2. I've always assumed that the SEP Firewall is stateful.  Is that true?  Reading the help files about Source/Destination vs Local/Remote almost sounds like it isn't stateful.  The online documentation states for source/destination:

If the client communicates with a Web server and the traffic is inbound, then the source host is the Web server; the destination host is the client. If the traffic is outbound, the source host is the client and the destination host is the Web server.

This is not true for a traditional stateful firewall.  In a stateful firewall, the client would initiate a connection with the web server, and the response from the web server would be handled under the same rule. I'm pretty sure the SEP firewall is stateful, otherwise we would have to allow all inbound traffic to let a web server reply to a http request.  Seems like the documentation is wrong.

3. How do I create a firewall rule that allows all traffic outbound traffic from me (local) but blocks all inbound traffic that isn't in response to a request from me. 

4. Why do you even have options to select IP ranges, subnets, dns names, etc for the Local option when you use Local/Remote?  Isn't Local always "me" and only "me"?

Thanks!

Paul

Hi Paul,

This should answer the firewall specific questions
https://support.symantec.com/en_US/article.HOWTO80974.html

To setup up specific location based firewall rules you'd be better off using location awareness then you can use the rules to allocate specific firewall polices (block/allow traffic etc) based on users location (see the links below for more information).

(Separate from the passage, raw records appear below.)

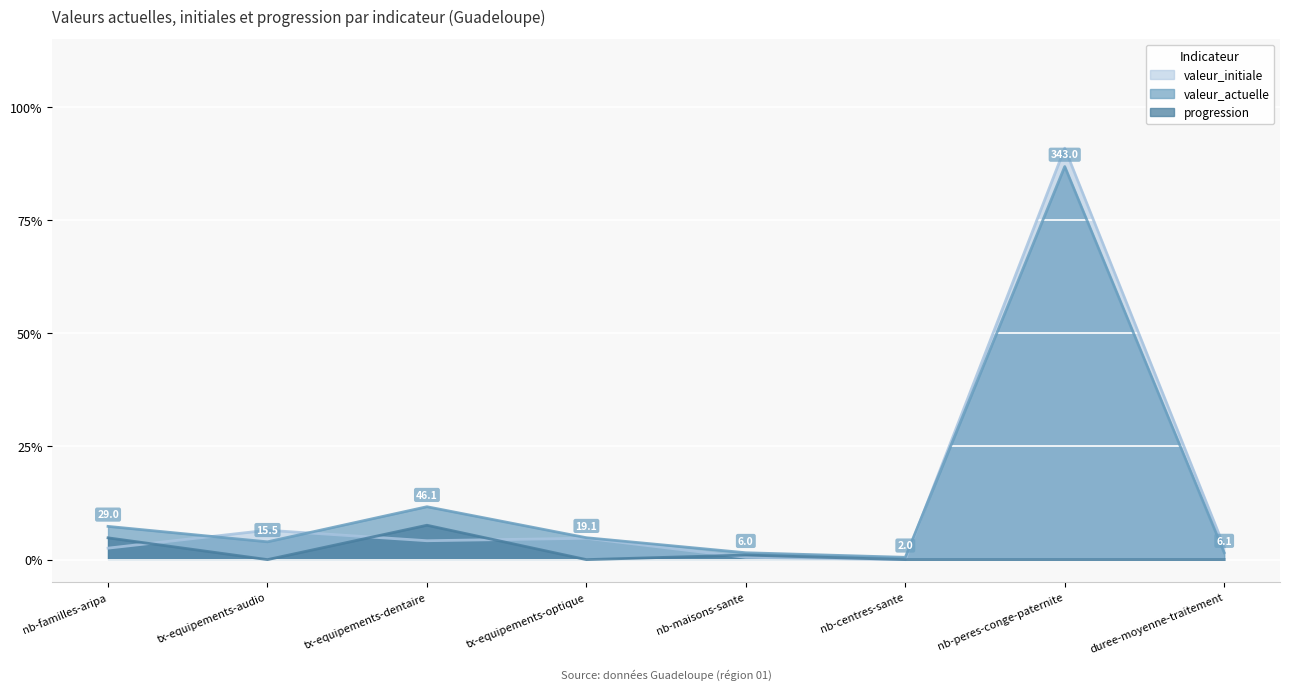

At which category does the chart reach its peak across all series?

nb-peres-conge-paternite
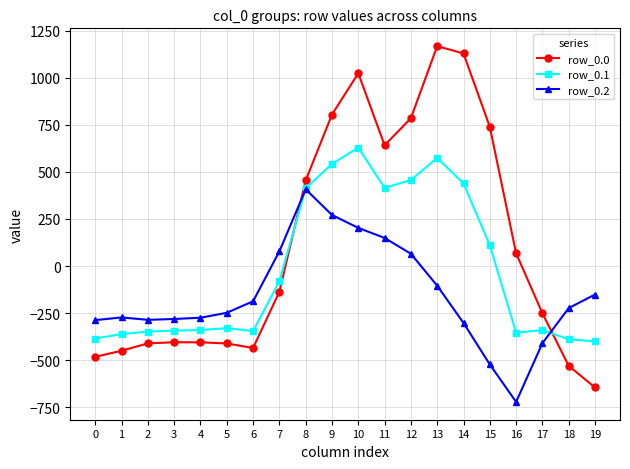

How many times do row_0.0 and row_0.2 cross each other?

2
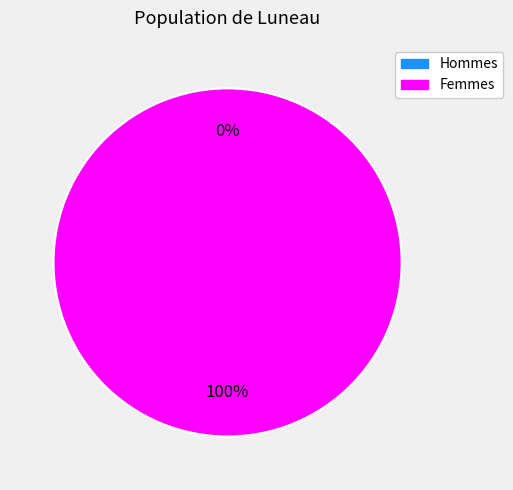

To the nearest percent, what is the difference between the largest and smallest slice percentages?

100%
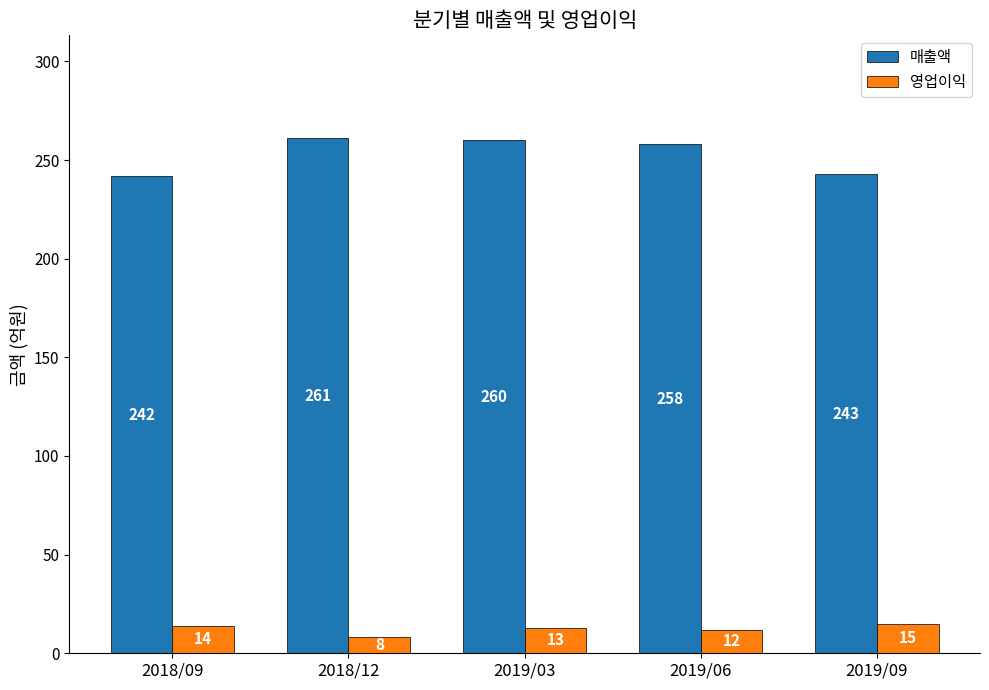

Which series has the widest spread of values?

매출액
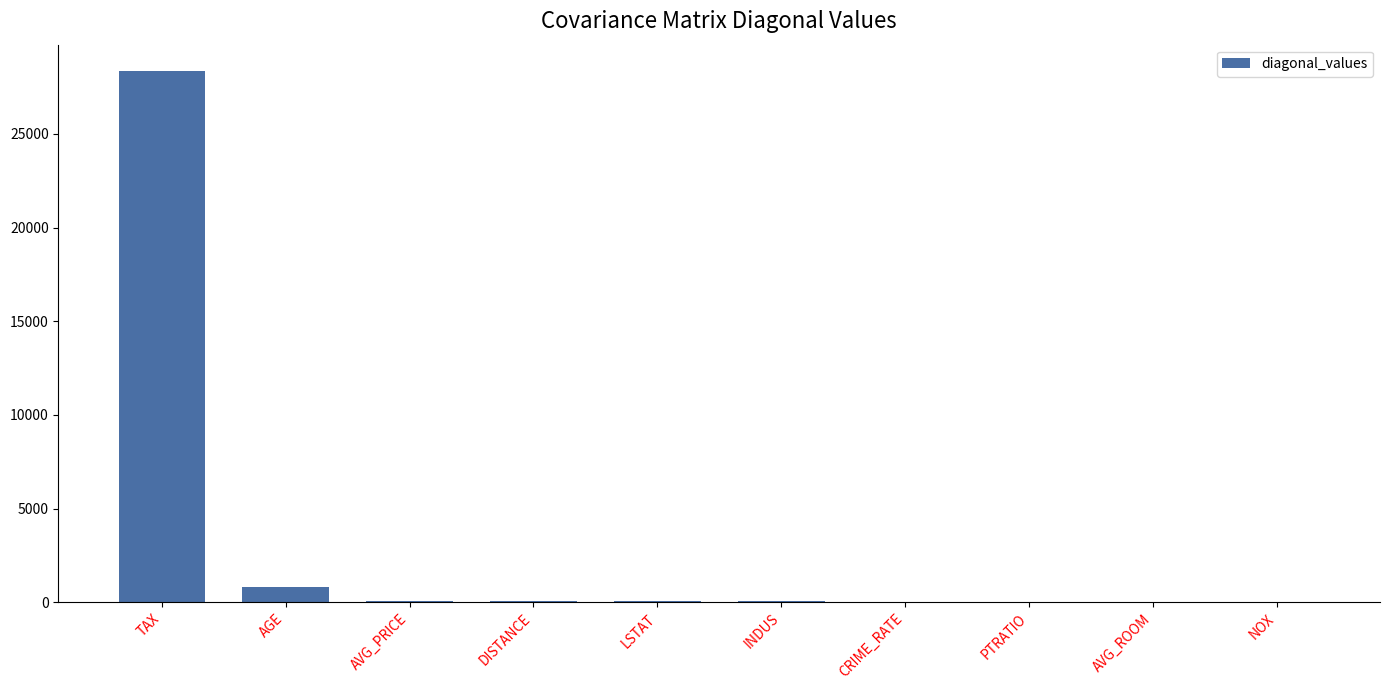

Where does the data first go above 50?

TAX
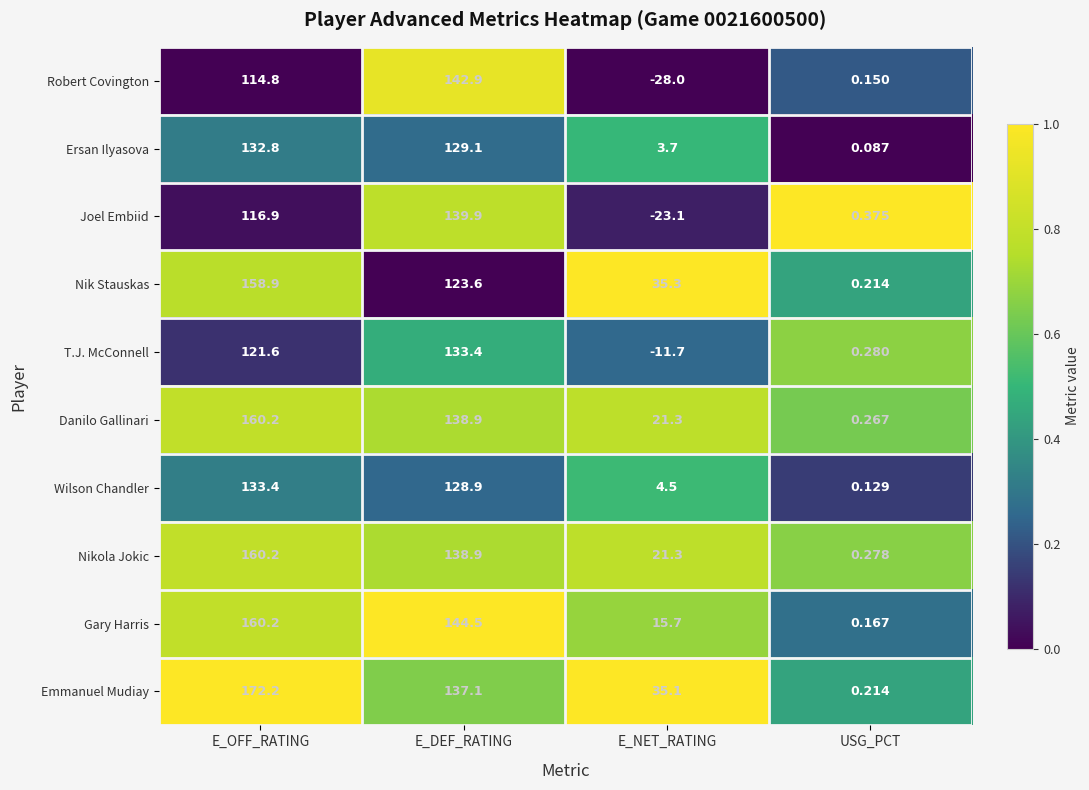

Which category has the highest value in the Danilo Gallinari series?

E_OFF_RATING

Best Practices for Symantec Endpoint Protection Location Awareness
http://www.symantec.com/docs/TECH98211

Location Awareness Logic 
http://www.symantec.com/docs/TECH97097

How to configure mobile computers to automatically download virus definitions when disconnected from the Symantec Endpoint Protection Management console
http://www.symantec.com/docs/TECH104571

How to Use Location Awareness as Fault Tolerance for Content Updates
http://www.symantec.com/docs/TECH94265

Check this fourms.
https://www-secure.symantec.com/connect/forums/location-awarness

those are great articles (except TECH94265, which Symantec isn't finding), but none of them answer any of my questions.  (BTW, I am very familiar with location awareness and have used it for years.) 

Hoping someone with a detailed understanding of how the SEP firewall works can answer these.